I’ve been thinking about how my college classroom will look and feel next fall if some of my students are carrying handguns on their hips.

It’s a possibility. On March 17, the Texas Senate approved a bill that would allow holders of concealed carry licenses to wear their handguns openly.

The next day the Senate approved a bill that would permit license holders to carry guns in dorms, classrooms and other buildings on the campuses of all public colleges and universities in Texas, places that are currently off limits for firearms.

Both bills have good prospects of passing in the Texas House, as well. So, who knows? Maybe by next fall, as I meet my first class of freshmen, 3 or 4 of them might be packing heat. How will that change things?

This isn’t a question just for Texas. Our nation’s gun laws are a confusing collection of inconsistent policies, but in most places, weapons still aren’t allowed in college classrooms or dorms.

But efforts to relax gun laws persist nearly everywhere. The gun-law Holy Grail is the unfettered right to carry just about any gun just about anywhere. That includes the college classroom.

Proponents often argue the case for more guns on the grounds of safety. If you had been at Virginia Tech in 2007, when Seung-Hui Cho killed 32 people, wouldn’t you have wanted a weapon to defend yourself?

Probably. But incidents like Virginia Tech aren’t clear arguments that more guns will make campuses safer, which may explain why the chancellor of the University of Texas System, William McRaven, a former Navy SEAL, emphatically opposes the campus carry bill, asserting it will make UT campuses “less safe.”

I’m not convinced by the safety argument, either. Where do we get the confidence that an untrained 21-year-old will be able, when the bullets start flying, to sort out the shooter from the other shooters who are trying to shoot the shooter? This might explain why 75 percent of the police chiefs who responded to a survey by the Texas Police Chiefs Association oppose open carry.

I suspect that the motivations behind open carry and campus carry initiatives have less to do with safety than with ideology.

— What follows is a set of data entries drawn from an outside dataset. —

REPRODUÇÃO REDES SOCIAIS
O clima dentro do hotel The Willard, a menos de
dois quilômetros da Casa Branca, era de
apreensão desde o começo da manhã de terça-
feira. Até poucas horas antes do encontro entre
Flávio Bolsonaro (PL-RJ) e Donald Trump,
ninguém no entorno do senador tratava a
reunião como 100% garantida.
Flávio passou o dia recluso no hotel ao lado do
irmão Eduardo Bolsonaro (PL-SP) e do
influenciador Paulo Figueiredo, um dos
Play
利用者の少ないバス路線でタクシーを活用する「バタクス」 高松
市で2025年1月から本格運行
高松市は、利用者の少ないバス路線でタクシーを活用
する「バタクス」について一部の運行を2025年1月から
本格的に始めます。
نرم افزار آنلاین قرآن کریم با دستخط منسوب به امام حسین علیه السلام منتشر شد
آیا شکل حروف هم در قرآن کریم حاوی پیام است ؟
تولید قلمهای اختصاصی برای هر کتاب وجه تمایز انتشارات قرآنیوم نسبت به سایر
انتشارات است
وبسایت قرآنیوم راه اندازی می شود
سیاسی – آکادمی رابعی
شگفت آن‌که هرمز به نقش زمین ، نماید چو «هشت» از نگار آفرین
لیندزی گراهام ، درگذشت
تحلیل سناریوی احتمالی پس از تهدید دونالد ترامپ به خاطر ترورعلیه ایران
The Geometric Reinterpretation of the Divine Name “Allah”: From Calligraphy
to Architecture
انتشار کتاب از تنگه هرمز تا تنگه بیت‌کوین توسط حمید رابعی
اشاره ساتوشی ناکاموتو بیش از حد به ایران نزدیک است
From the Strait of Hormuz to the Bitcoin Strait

In fact, the author of the Texas campus carry bill says that his goal “is expanding the freedom of our trustworthy citizens. Freedom is always precious.”

This sentiment reveals less interest in safety than in the assertion of a right that passionate gun-lovers believe — against all evidence — is imperiled. And what better place to establish a beachhead in the fight for that right than in the classrooms of liberal, elite colleges and universities?

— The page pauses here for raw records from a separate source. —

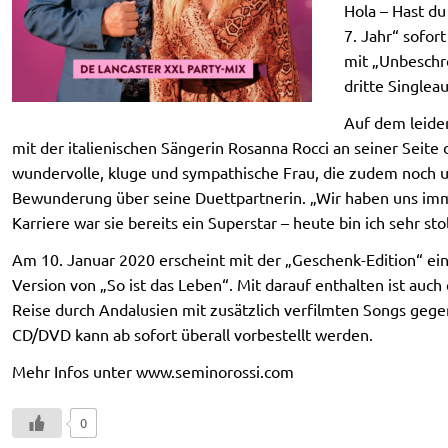
Hola – Hast du
7. Jahr“ sofor
mit „Unbeschre
dritte Singlea
Auf dem leide
mit der italienischen Sängerin Rosanna Rocci an seiner Seite d
wundervolle, kluge und sympathische Frau, die zudem noch 
Bewunderung über seine Duettpartnerin. „Wir haben uns imm
Karriere war sie bereits ein Superstar – heute bin ich sehr 
Am 10. Januar 2020 erscheint mit der „Geschenk-Edition“ ei
Version von „So ist das Leben“. Mit darauf enthalten ist auch
Reise durch Andalusien mit zusätzlich verfilmten Songs gege
CD/DVD kann ab sofort überall vorbestellt werden.
Mehr Infos unter www.seminorossi.com
0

So, how will my classroom change next fall if some of my students is openly carrying guns?

More is at stake in a college classroom than one imagines. It’s often a place where students encounter ideas that make them uncomfortable. Sometimes the tensions that result contribute to their learning. Eventually, a teacher will assign grades that manifest judgments about students’ capacities that will have impacts on their lives at least as significant as those that occur in, say, small claims court, a place where guns are not allowed. Questions arise:

Will the subliminal message in every classroom be that we live in a world so dangerous that we have to be armed?

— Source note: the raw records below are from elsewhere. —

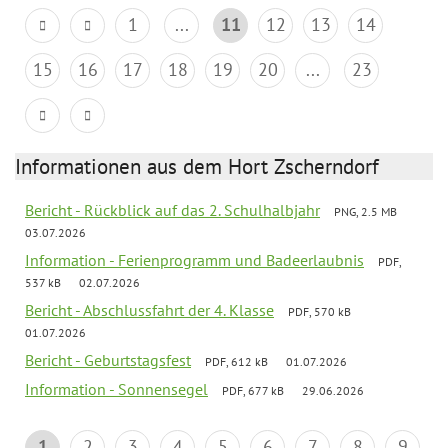
1
...
11
12
13
14
15
16
17
18
19
20
...
23
Informationen aus dem Hort Zscherndorf
Bericht - Rückblick auf das 2. Schulhalbjahr
PNG, 2.5 MB
03.07.2026
Information - Ferienprogramm und Badeerlaubnis
PDF,
537 kB
02.07.2026
Bericht - Abschlussfahrt der 4. Klasse
PDF, 570 kB
01.07.2026
Bericht - Geburtstagsfest
PDF, 612 kB
01.07.2026
Information - Sonnensegel
PDF, 677 kB
29.06.2026
1
2
3
4
5
6
7
8
9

Will some young gun-carrying dude — they’ll nearly all be males — be distracted by the fantasies of power that a gun bestows?

Will unarmed students be reluctant to challenge the ideas of the armed? Will they feel less inclined to express positions that differ from those of students with weapons?

Will some students feel afraid or intimidated in a classroom that includes several strangers with prominently displayed weapons? Will some feel a need to arm themselves? Will I?

Texas appears poised to find out.

John M. Crisp, an op-ed columnist for Tribune News Service, teaches in the English Department at Del Mar College in Corpus Christi, Texas.